Per De Candia ed Annis: io capisco benissimo molte cose di cui parli, ovviamente da esterno al PSD’AZ, presumo tu abbia fatto anche le stesse osservazioni a Giacomo Sanna. Per il resto, l’aver perso delle amministrazioni non è necessariamente un dramma, siamo in democrazia, esiste l’alternanza, non tutto è perduto. Ci saranno altre occasioni. Ma sulle responsabilità che hanno portato a degli errori, ovviamente io non ho voce in capitolo, parlane direttamente con i dirigenti. Se ascoltano.
Ann, infatti non c’è nessuna inimicizia particolare tra movimenti, né tra alcuni capisaldi concettuali di fondo…l’inimicizia piuttosto sta nel personalismo di pochi (che sono i dirigenti che alimentano la propaganda di tali sigle)….Però se venisse meno questa sciocca rivalità…allora verrebbero meno anche molti motivi per cui non esiste un PNS….

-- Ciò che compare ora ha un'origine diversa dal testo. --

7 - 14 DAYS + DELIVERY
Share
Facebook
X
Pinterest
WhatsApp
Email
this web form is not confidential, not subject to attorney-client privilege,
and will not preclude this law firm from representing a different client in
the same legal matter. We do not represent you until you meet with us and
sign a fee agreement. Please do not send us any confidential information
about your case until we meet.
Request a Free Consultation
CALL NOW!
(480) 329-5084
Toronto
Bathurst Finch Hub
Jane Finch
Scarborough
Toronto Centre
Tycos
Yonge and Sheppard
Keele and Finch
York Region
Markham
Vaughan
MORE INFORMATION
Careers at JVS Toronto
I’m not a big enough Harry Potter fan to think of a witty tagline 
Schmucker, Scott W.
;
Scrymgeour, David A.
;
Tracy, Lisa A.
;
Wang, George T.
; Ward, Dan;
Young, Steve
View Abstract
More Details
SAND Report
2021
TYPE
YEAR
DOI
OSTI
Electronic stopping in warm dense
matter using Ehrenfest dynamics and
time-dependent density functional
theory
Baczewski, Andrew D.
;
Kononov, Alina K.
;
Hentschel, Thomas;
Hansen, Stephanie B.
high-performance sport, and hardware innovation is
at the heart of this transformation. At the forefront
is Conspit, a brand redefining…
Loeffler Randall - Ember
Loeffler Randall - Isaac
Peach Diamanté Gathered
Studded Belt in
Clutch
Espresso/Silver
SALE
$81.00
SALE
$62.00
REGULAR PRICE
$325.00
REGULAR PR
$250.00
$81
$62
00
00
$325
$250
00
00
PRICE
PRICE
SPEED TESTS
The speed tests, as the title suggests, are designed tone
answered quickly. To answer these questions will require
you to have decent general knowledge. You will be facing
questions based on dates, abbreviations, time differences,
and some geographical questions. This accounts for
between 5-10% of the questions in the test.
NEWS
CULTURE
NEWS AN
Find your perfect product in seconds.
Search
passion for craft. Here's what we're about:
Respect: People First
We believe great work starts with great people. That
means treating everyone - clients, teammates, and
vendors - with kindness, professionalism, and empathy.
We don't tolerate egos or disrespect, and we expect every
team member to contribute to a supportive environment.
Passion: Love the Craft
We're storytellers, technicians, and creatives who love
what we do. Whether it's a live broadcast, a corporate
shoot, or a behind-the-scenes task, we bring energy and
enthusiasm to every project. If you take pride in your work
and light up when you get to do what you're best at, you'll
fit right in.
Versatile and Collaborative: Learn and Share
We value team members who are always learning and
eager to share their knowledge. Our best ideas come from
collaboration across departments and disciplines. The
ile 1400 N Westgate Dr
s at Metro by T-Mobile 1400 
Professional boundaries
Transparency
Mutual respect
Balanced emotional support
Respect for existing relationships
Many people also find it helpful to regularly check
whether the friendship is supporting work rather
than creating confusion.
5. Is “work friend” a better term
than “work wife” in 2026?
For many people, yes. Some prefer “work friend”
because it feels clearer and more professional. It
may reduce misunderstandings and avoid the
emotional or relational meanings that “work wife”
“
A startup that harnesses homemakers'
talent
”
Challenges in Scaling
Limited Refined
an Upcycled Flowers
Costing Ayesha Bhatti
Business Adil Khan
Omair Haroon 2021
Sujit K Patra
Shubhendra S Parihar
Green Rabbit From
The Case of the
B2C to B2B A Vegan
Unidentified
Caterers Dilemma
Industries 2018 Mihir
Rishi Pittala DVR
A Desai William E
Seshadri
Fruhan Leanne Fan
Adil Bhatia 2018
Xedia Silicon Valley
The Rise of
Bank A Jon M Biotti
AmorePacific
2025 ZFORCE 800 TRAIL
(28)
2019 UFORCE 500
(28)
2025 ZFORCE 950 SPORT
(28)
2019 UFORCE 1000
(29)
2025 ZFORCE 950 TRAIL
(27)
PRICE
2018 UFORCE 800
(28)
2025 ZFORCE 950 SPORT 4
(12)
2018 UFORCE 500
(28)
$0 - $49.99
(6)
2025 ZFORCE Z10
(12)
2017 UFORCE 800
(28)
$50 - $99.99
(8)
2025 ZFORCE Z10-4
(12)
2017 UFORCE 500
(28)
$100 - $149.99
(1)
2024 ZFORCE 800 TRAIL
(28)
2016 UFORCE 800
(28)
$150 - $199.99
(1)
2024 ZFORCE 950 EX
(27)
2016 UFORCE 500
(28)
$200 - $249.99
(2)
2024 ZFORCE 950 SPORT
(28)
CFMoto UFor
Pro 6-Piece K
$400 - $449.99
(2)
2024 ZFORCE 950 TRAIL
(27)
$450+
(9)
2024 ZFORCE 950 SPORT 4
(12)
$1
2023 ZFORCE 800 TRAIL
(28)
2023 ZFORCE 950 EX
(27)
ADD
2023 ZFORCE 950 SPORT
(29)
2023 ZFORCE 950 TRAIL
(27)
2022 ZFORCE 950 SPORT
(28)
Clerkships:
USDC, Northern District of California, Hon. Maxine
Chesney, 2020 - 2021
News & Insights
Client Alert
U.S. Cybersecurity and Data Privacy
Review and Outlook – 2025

Aggiungo: per molti dirigenti indipendentisti il PNS è un male da abbattere, e non certo per il rischio “poltrone”, perché se si trattasse di un progetto indipendentista (e di cui dovrebbero farne parte anche loro) ci sarebbe maggiore vigilanza e solerzia interna sulla rotta da prendere…il vero problema è che i galli sono troppi…ed il pollaio uno solo…quindi è normale che molti di questi galli in un PNS avrebbero meno visibilità di quella che grossolanamente possono avere oggi in 9 pollai doversi….Però magari della Sardegna non gliene fotte niente a nessuno….
Caro onorevole,
belle parole le sue, condivisibili e in sintonia con i valori sardisti, d’accordo anche con le critiche al PD sardo e Nuorese in particolare.
Tutto perfetto, però un appunto mi permetta di muoverlo e consenta che venga letto da tutti i militanti e simpatizzanti, compresi quelli come me delusi e che, a ogni buon conto, rifiutano di accodarsi a chi, a torto o ragione, in contrasto con la direzione, opta per la creazione di nuove forze o sigle che vanno solo a rafforzare in vecchio detto “pocos, locos y mal unidos”.
Un partito come il nostro cosa ha da condividere con chi, come da politica anni 70 e 80, pianifica la conquista del potere con la logica clientelare e massonica della spartizione delle cariche pubbliche, con i comitati d’affari che gestiscono gli enti, con i poveri politici eletti dal popolo sovrano che non a questo devono rispondere ma a chi, convinti di essere i reali depositari della verità politica Sarda, manovrano nell’occulto e sguazzano nel torbido.
Caro onorevole, abbiate la forza di opporvi a questa logica, la Sardegna, il PSd’AZ. non lo meritano, una carica, pur prestigiosa, non vale 90 anni di storia.